As a child and a young man, George dreams of getting out of tiny Bedford Falls and traveling the world. He is so blinded by his sporting ambition that he fails to see the love of Mary staring him in the face, telling her he can’t wait to skip town and see Rome, Athens, and other exotic locales. He never imagined leading the life of an ordinary man – getting married, buying a house, and having children. These were dreams I had in youth. I too thought of myself as someone whose preferred lifestyle wouldn’t match up with that of a husband and father. Yet here I am, after doing a fair bit of traveling and even living abroad for a time, with a wife and child. Are there moments when I consider the things I can’t do because of the choices I’ve made? Of course. But that kind of thinking gets you nowhere.
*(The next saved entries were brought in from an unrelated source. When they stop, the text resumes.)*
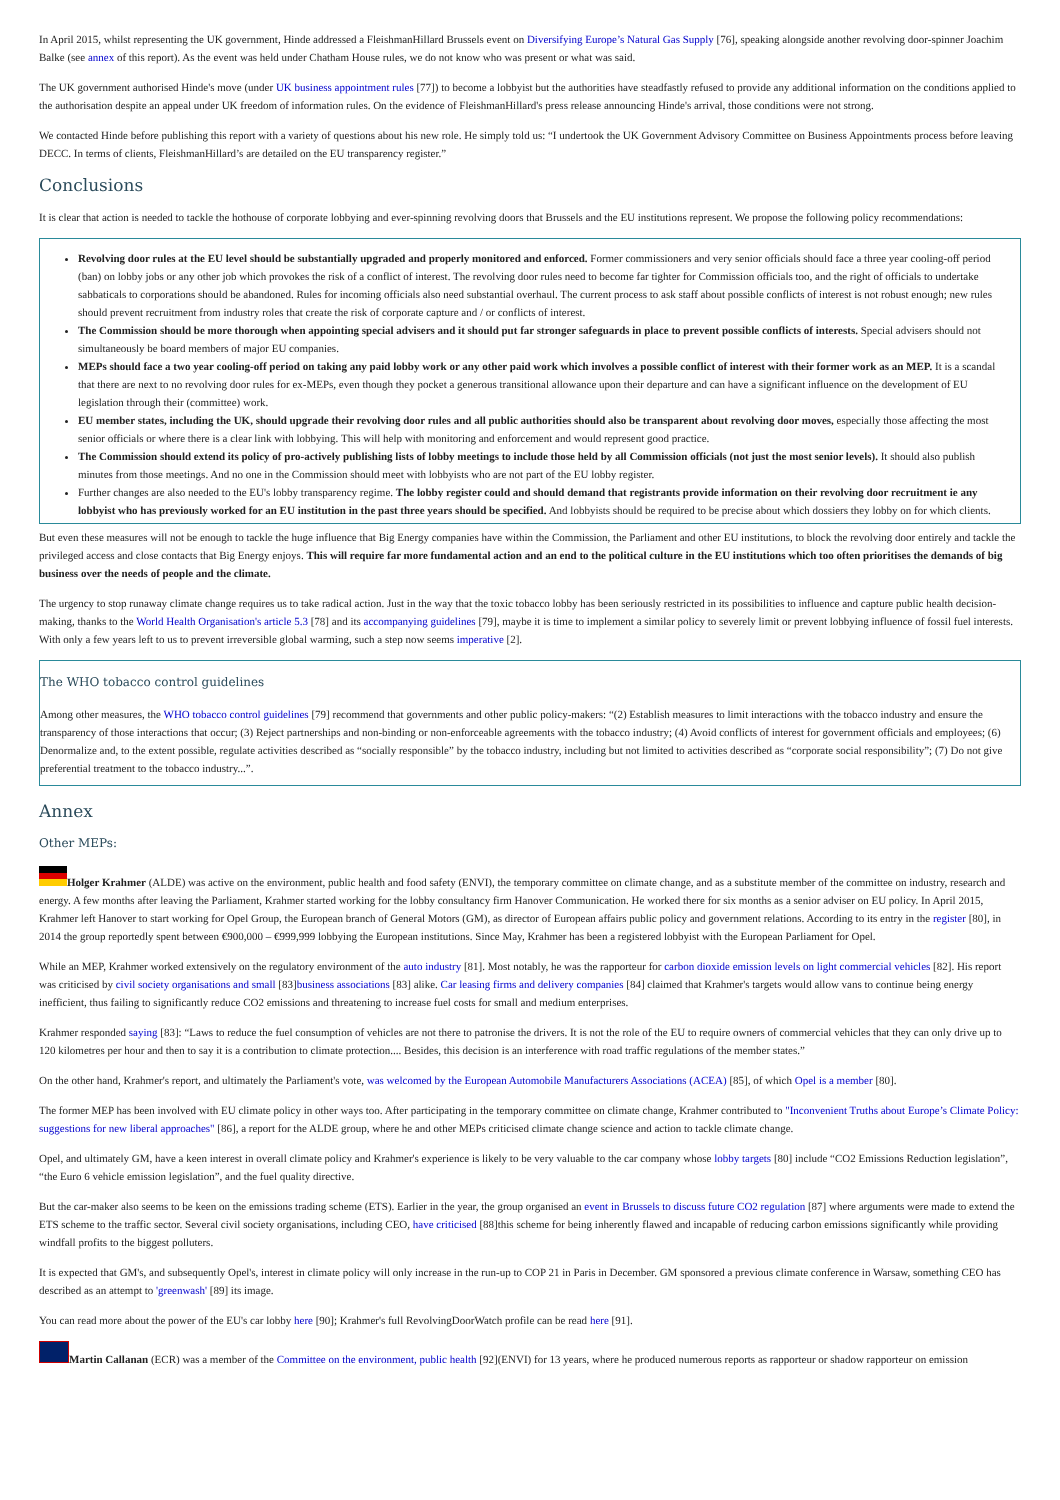In April 2015, whilst representing the UK government, Hinde addressed a FleishmanHillard Brussels event on Diversifying Europe’s Natural Gas Supply [76], speaking alongside another revolving door-spinner Joachim Balke (see annex of this report). As the event was held under Chatham House rules, we do not know who was present or what was said.
The UK government authorised Hinde's move (under UK business appointment rules [77]) to become a lobbyist but the authorities have steadfastly refused to provide any additional information on the conditions applied to the authorisation despite an appeal under UK freedom of information rules. On the evidence of FleishmanHillard's press release announcing Hinde's arrival, those conditions were not strong.
We contacted Hinde before publishing this report with a variety of questions about his new role. He simply told us: “I undertook the UK Government Advisory Committee on Business Appointments process before leaving DECC. In terms of clients, FleishmanHillard’s are detailed on the EU transparency register.”
Conclusions
It is clear that action is needed to tackle the hothouse of corporate lobbying and ever-spinning revolving doors that Brussels and the EU institutions represent. We propose the following policy recommendations:
Revolving door rules at the EU level should be substantially upgraded and properly monitored and enforced. Former commissioners and very senior officials should face a three year cooling-off period (ban) on lobby jobs or any other job which provokes the risk of a conflict of interest. The revolving door rules need to become far tighter for Commission officials too, and the right of officials to undertake sabbaticals to corporations should be abandoned. Rules for incoming officials also need substantial overhaul. The current process to ask staff about possible conflicts of interest is not robust enough; new rules should prevent recruitment from industry roles that create the risk of corporate capture and / or conflicts of interest.
The Commission should be more thorough when appointing special advisers and it should put far stronger safeguards in place to prevent possible conflicts of interests. Special advisers should not simultaneously be board members of major EU companies.
MEPs should face a two year cooling-off period on taking any paid lobby work or any other paid work which involves a possible conflict of interest with their former work as an MEP. It is a scandal that there are next to no revolving door rules for ex-MEPs, even though they pocket a generous transitional allowance upon their departure and can have a significant influence on the development of EU legislation through their (committee) work.
EU member states, including the UK, should upgrade their revolving door rules and all public authorities should also be transparent about revolving door moves, especially those affecting the most senior officials or where there is a clear link with lobbying. This will help with monitoring and enforcement and would represent good practice.
The Commission should extend its policy of pro-actively publishing lists of lobby meetings to include those held by all Commission officials (not just the most senior levels). It should also publish minutes from those meetings. And no one in the Commission should meet with lobbyists who are not part of the EU lobby register.
Further changes are also needed to the EU's lobby transparency regime. The lobby register could and should demand that registrants provide information on their revolving door recruitment ie any lobbyist who has previously worked for an EU institution in the past three years should be specified. And lobbyists should be required to be precise about which dossiers they lobby on for which clients.
But even these measures will not be enough to tackle the huge influence that Big Energy companies have within the Commission, the Parliament and other EU institutions, to block the revolving door entirely and tackle the privileged access and close contacts that Big Energy enjoys. This will require far more fundamental action and an end to the political culture in the EU institutions which too often prioritises the demands of big business over the needs of people and the climate.
The urgency to stop runaway climate change requires us to take radical action. Just in the way that the toxic tobacco lobby has been seriously restricted in its possibilities to influence and capture public health decision-making, thanks to the World Health Organisation's article 5.3 [78] and its accompanying guidelines [79], maybe it is time to implement a similar policy to severely limit or prevent lobbying influence of fossil fuel interests. With only a few years left to us to prevent irreversible global warming, such a step now seems imperative [2].
The WHO tobacco control guidelines
Among other measures, the WHO tobacco control guidelines [79] recommend that governments and other public policy-makers: “(2) Establish measures to limit interactions with the tobacco industry and ensure the transparency of those interactions that occur; (3) Reject partnerships and non-binding or non-enforceable agreements with the tobacco industry; (4) Avoid conflicts of interest for government officials and employees; (6) Denormalize and, to the extent possible, regulate activities described as “socially responsible” by the tobacco industry, including but not limited to activities described as “corporate social responsibility”; (7) Do not give preferential treatment to the tobacco industry...”.
Annex
Other MEPs:
Holger Krahmer (ALDE) was active on the environment, public health and food safety (ENVI), the temporary committee on climate change, and as a substitute member of the committee on industry, research and energy. A few months after leaving the Parliament, Krahmer started working for the lobby consultancy firm Hanover Communication. He worked there for six months as a senior adviser on EU policy. In April 2015, Krahmer left Hanover to start working for Opel Group, the European branch of General Motors (GM), as director of European affairs public policy and government relations. According to its entry in the register [80], in 2014 the group reportedly spent between €900,000 – €999,999 lobbying the European institutions. Since May, Krahmer has been a registered lobbyist with the European Parliament for Opel.
While an MEP, Krahmer worked extensively on the regulatory environment of the auto industry [81]. Most notably, he was the rapporteur for carbon dioxide emission levels on light commercial vehicles [82]. His report was criticised by civil society organisations and small [83]business associations [83] alike. Car leasing firms and delivery companies [84] claimed that Krahmer's targets would allow vans to continue being energy inefficient, thus failing to significantly reduce CO2 emissions and threatening to increase fuel costs for small and medium enterprises.
Krahmer responded saying [83]: “Laws to reduce the fuel consumption of vehicles are not there to patronise the drivers. It is not the role of the EU to require owners of commercial vehicles that they can only drive up to 120 kilometres per hour and then to say it is a contribution to climate protection.... Besides, this decision is an interference with road traffic regulations of the member states.”
On the other hand, Krahmer's report, and ultimately the Parliament's vote, was welcomed by the European Automobile Manufacturers Associations (ACEA) [85], of which Opel is a member [80].
The former MEP has been involved with EU climate policy in other ways too. After participating in the temporary committee on climate change, Krahmer contributed to "Inconvenient Truths about Europe’s Climate Policy: suggestions for new liberal approaches" [86], a report for the ALDE group, where he and other MEPs criticised climate change science and action to tackle climate change.
Opel, and ultimately GM, have a keen interest in overall climate policy and Krahmer's experience is likely to be very valuable to the car company whose lobby targets [80] include “CO2 Emissions Reduction legislation”, “the Euro 6 vehicle emission legislation”, and the fuel quality directive.
But the car-maker also seems to be keen on the emissions trading scheme (ETS). Earlier in the year, the group organised an event in Brussels to discuss future CO2 regulation [87] where arguments were made to extend the ETS scheme to the traffic sector. Several civil society organisations, including CEO, have criticised [88]this scheme for being inherently flawed and incapable of reducing carbon emissions significantly while providing windfall profits to the biggest polluters.
It is expected that GM's, and subsequently Opel's, interest in climate policy will only increase in the run-up to COP 21 in Paris in December. GM sponsored a previous climate conference in Warsaw, something CEO has described as an attempt to 'greenwash' [89] its image.
You can read more about the power of the EU's car lobby here [90]; Krahmer's full RevolvingDoorWatch profile can be read here [91].
Martin Callanan (ECR) was a member of the Committee on the environment, public health [92](ENVI) for 13 years, where he produced numerous reports as rapporteur or shadow rapporteur on emission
And the truth is, even if I had chosen differently and were a bachelor now, I might have different regrets.

George can not see this in himself. He doesn’t look around and see Mary (Donna Reed), the beautiful wife who loves him, and four adoring children. He doesn’t look at a town full of people who respect him and value the Building and Loan that his father managed until his death, one event among many that kept him from going to college and seeing the world. When George looks around he sees a provincial life, a situation he got saddled with by circumstances not of his own choosing. And when things start to go badly at work and a large sum of money goes missing and the greedy land tycoon Mr. Potter (Lionel Barrymore) threatens to expose him to the banking investigator, George goes to pieces and puts himself on the verge of suicide.

From here the film doubles back on its opening, which started with angels discussing George’s life and his need for saving. We know from the outset that George is going to find himself in dire straits and that an angel named Clarence (Henry Travers), who reviews George’s life from the time he saves his younger brother’s life in icy waters until he’s about to meet his own demise in icy waters of a winter some 25 years later. The mystery is not in whether or not George’s life will go as he hopes, but how Clarence will convince him that his life is worth living.
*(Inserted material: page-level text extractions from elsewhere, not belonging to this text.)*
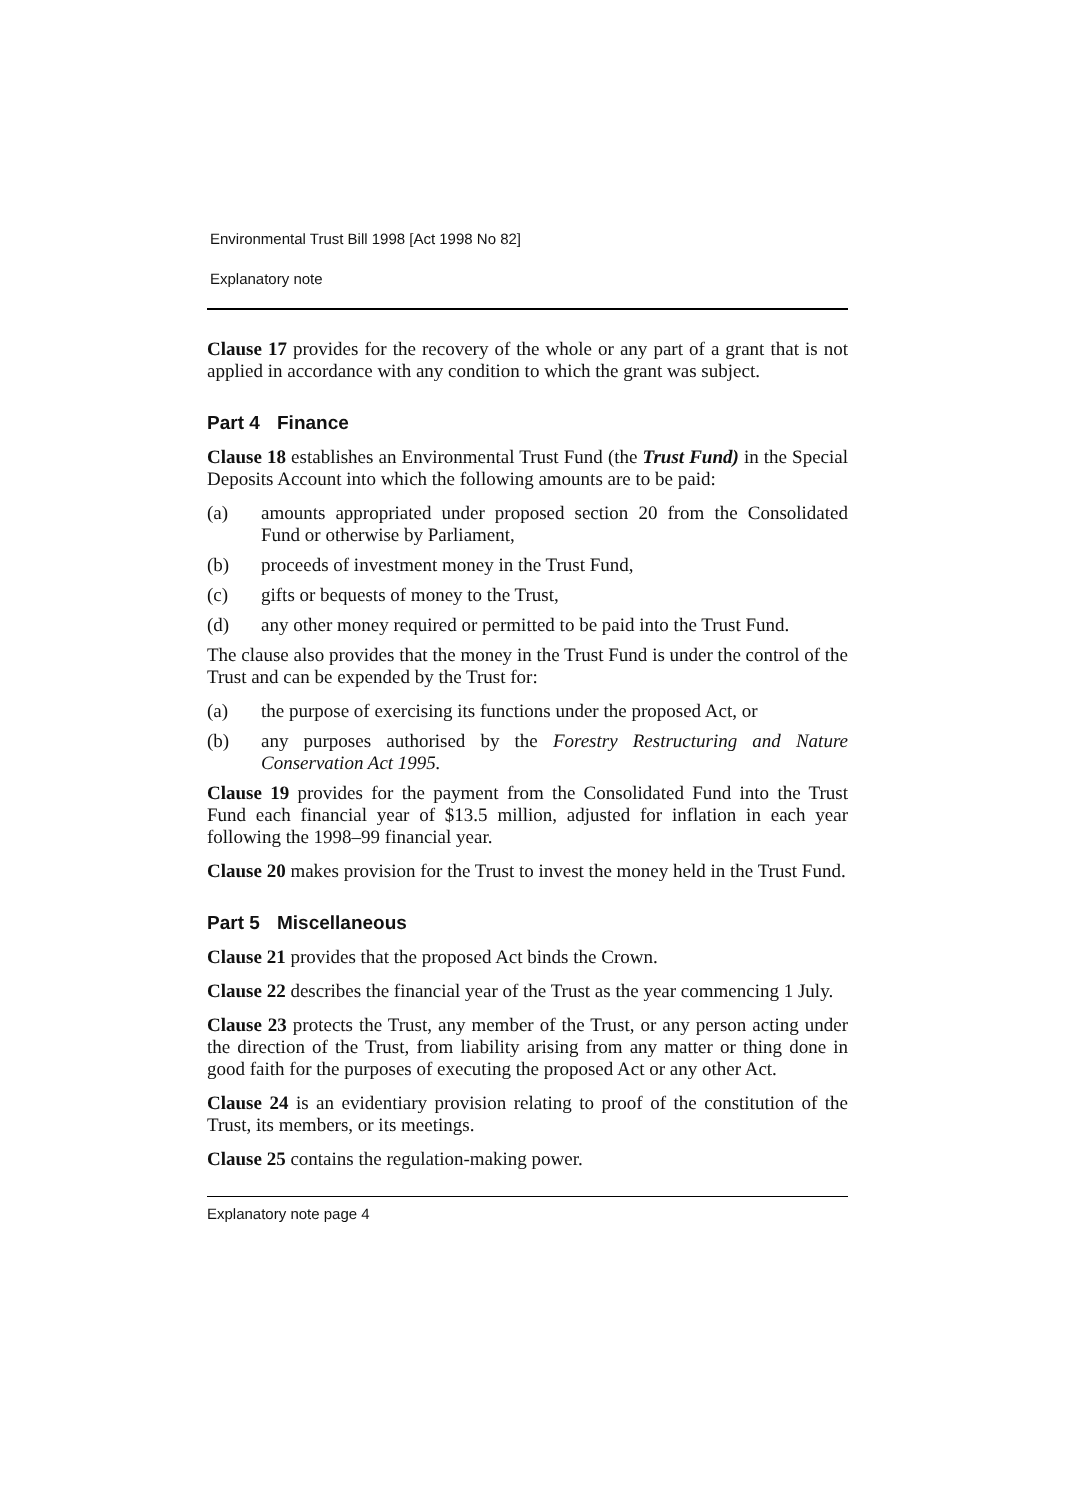Environmental Trust Bill 1998 [Act 1998 No 82]
Explanatory note
Clause 17 provides for the recovery of the whole or any part of a grant that is not applied in accordance with any condition to which the grant was subject.
Part 4 Finance
Clause 18 establishes an Environmental Trust Fund (the Trust Fund) in the Special Deposits Account into which the following amounts are to be paid:
(a) amounts appropriated under proposed section 20 from the Consolidated Fund or otherwise by Parliament,
(b) proceeds of investment money in the Trust Fund,
(c) gifts or bequests of money to the Trust,
(d) any other money required or permitted to be paid into the Trust Fund.
The clause also provides that the money in the Trust Fund is under the control of the Trust and can be expended by the Trust for:
(a) the purpose of exercising its functions under the proposed Act, or
(b) any purposes authorised by the Forestry Restructuring and Nature Conservation Act 1995.
Clause 19 provides for the payment from the Consolidated Fund into the Trust Fund each financial year of $13.5 million, adjusted for inflation in each year following the 1998–99 financial year.
Clause 20 makes provision for the Trust to invest the money held in the Trust Fund.
Part 5 Miscellaneous
Clause 21 provides that the proposed Act binds the Crown.
Clause 22 describes the financial year of the Trust as the year commencing 1 July.
Clause 23 protects the Trust, any member of the Trust, or any person acting under the direction of the Trust, from liability arising from any matter or thing done in good faith for the purposes of executing the proposed Act or any other Act.
Clause 24 is an evidentiary provision relating to proof of the constitution of the Trust, its members, or its meetings.
Clause 25 contains the regulation-making power.
Explanatory note page 4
James Stewart was the classic Everyman actor, and as George Bailey he brings that quality in spades. He had already played the idealist lead for Capra in Mr. Smith Goes to Washington, but he seems to draw on his experiences as a veteran of WWII to reach deep inside George and bring out his inner turmoil. Consider the scene when he really begins to come apart at the seams after learning of his company’s missing $8000. The movie transitions from early scenes that play as a cross between romantic and slapstick comedy – George and Mary fall into the school pool as the gym floor opens beneath them; Mary loses her robe on the walk home – to something altogether more sinister. George returns home to his family preparing for seemingly inane Christmas activities and everything pales in comparison to the emotional devastation he’s facing. Later he stumbles around town drunk before contemplating ending his life. As the world closes in on George, so does the framing and cinematography, which mirror the claustrophobia he feels until Clarence comes down and gives George the gift of life.
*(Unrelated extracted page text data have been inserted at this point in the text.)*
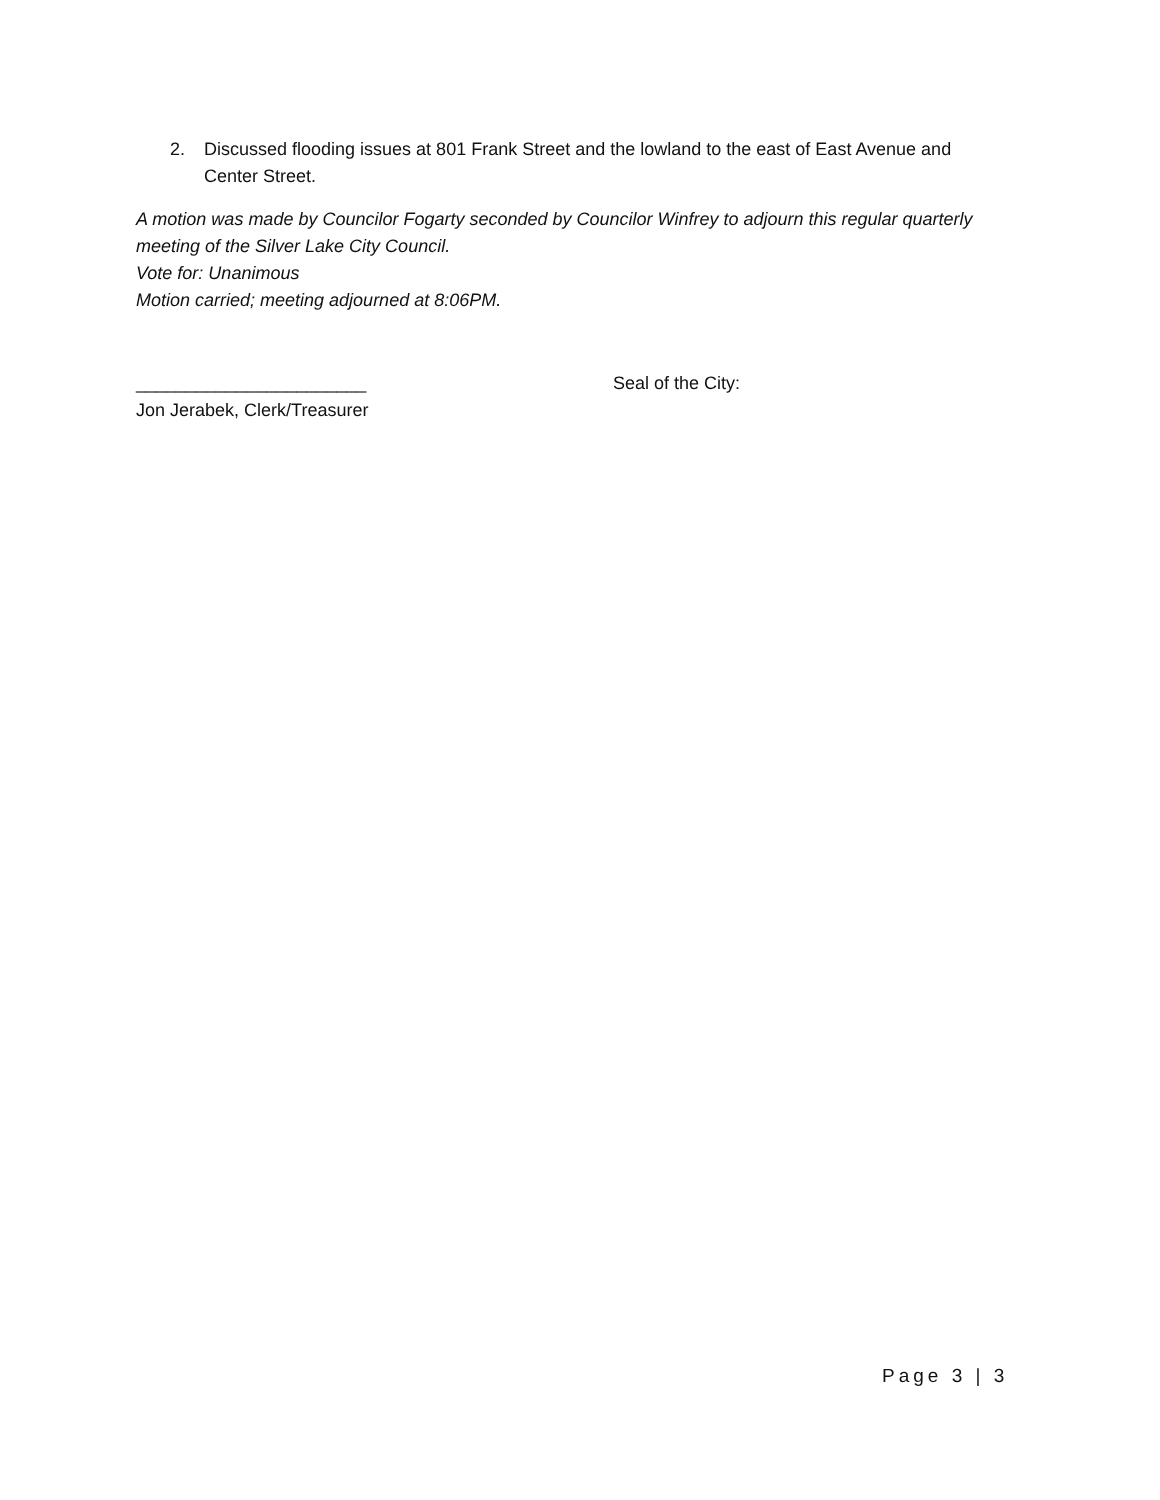2. Discussed flooding issues at 801 Frank Street and the lowland to the east of East Avenue and Center Street.
A motion was made by Councilor Fogarty seconded by Councilor Winfrey to adjourn this regular quarterly meeting of the Silver Lake City Council.
Vote for: Unanimous
Motion carried; meeting adjourned at 8:06PM.
_______________________
Jon Jerabek, Clerk/Treasurer
Seal of the City:
Page 3 | 3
That gift – giving George the chance to see what Bedford Falls would be like if he’d never been born – is somewhat borrowed from Dickens, but it works because it’s such a shock to the system. Our lives touch so many more than we realize. Without George in the world, his brother Harry (Todd Karnes) drowns as a boy and so is never able to save a transport ship full of soldiers in the war. Without George, the pharmacist Mr. Gower accidentally poisons a sick child and winds up a poor vagrant. George witnesses all these changes and absences until the real stickler, the nail in the coffin, of discovering Mary to be an old maid and…a librarian! Watching the movie by modern standards this is quite the quaint notion, but in the film it’s treated as shocking and chilling to the bone.

Despite this antiquated moment and other dated conventions – like the conclusion bringing together every major character to briefly wrap up all the loose ends in a single tidy scene – the film retains a universal message. And it’s a message that hasn’t aged a bit. It is as relevant nearly seventy years later as it was then.